▶ **What is required**
Filter the entries below, keeping only lines with "TRIANGLE".

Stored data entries
[Start of Attachment]

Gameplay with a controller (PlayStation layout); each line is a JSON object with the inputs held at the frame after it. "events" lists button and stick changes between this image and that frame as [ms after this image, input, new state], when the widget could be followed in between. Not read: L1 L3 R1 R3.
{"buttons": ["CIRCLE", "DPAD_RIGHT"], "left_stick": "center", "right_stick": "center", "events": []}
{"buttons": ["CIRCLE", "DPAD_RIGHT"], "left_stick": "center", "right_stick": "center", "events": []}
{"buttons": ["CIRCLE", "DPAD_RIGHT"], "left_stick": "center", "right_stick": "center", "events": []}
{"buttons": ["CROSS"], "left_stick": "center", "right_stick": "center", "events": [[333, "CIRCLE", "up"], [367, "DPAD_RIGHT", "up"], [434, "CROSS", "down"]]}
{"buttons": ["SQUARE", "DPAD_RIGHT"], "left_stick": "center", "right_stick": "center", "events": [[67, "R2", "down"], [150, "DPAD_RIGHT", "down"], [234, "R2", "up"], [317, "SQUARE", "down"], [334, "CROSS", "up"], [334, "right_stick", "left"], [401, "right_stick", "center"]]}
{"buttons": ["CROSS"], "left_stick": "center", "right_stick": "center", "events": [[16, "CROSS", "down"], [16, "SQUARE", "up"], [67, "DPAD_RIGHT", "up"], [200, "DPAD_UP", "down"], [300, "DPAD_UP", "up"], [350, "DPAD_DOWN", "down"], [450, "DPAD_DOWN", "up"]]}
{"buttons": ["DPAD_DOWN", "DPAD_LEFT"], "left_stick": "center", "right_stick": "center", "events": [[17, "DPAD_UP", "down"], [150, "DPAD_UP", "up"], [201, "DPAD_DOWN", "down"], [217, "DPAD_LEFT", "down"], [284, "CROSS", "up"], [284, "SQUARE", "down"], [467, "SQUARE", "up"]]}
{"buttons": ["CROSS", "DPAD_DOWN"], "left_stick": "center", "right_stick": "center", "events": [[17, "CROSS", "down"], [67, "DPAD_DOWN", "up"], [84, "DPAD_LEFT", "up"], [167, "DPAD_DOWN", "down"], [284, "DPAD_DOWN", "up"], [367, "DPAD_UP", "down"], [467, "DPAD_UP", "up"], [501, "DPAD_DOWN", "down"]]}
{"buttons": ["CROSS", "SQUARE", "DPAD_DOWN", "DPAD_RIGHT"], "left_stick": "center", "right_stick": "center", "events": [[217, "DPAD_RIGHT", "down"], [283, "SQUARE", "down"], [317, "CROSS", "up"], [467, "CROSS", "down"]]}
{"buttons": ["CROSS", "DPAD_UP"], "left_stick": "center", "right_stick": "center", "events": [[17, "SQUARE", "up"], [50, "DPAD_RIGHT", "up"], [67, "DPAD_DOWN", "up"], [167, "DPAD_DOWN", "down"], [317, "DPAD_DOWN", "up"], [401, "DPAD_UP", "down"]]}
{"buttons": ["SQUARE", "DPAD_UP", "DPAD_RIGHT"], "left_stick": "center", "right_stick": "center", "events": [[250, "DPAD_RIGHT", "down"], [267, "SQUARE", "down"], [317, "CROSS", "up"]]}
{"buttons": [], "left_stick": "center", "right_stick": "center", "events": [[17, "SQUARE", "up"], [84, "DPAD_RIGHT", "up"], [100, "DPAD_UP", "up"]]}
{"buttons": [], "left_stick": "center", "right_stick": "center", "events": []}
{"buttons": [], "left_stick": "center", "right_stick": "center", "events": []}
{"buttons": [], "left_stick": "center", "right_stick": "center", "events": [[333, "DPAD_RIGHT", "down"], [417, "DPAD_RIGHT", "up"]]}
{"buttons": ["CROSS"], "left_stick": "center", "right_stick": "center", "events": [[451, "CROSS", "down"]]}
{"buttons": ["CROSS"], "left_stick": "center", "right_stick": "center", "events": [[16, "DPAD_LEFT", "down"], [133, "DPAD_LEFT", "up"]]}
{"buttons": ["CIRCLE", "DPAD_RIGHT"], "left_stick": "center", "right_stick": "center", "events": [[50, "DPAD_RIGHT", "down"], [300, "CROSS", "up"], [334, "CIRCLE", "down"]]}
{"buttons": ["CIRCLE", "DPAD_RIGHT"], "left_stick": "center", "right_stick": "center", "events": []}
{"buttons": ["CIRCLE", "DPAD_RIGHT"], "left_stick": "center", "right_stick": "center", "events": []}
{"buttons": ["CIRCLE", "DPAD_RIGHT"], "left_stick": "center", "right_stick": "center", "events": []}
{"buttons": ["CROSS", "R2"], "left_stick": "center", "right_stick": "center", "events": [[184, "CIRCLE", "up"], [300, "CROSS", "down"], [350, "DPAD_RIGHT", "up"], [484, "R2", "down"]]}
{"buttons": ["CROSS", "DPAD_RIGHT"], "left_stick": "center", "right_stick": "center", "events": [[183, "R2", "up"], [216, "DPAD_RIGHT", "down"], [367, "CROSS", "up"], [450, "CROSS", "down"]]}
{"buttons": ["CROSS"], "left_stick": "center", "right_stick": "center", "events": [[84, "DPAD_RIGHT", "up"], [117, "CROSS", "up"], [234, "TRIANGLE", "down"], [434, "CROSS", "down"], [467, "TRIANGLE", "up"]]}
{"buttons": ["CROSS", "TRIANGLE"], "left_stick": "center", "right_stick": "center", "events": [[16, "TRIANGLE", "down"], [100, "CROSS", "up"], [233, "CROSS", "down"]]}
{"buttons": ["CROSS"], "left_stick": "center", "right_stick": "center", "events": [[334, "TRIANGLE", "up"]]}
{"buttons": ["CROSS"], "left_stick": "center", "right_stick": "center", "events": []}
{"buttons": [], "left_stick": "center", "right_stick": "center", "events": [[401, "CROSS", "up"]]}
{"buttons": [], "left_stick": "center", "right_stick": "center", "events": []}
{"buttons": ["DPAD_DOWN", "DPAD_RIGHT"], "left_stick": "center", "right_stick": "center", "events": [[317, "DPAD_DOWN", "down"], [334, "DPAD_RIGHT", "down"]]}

[End of Attachment]

▶ **Final answer**
{"buttons": ["CROSS"], "left_stick": "center", "right_stick": "center", "events": [[84, "DPAD_RIGHT", "up"], [117, "CROSS", "up"], [234, "TRIANGLE", "down"], [434, "CROSS", "down"], [467, "TRIANGLE", "up"]]}
{"buttons": ["CROSS", "TRIANGLE"], "left_stick": "center", "right_stick": "center", "events": [[16, "TRIANGLE", "down"], [100, "CROSS", "up"], [233, "CROSS", "down"]]}
{"buttons": ["CROSS"], "left_stick": "center", "right_stick": "center", "events": [[334, "TRIANGLE", "up"]]}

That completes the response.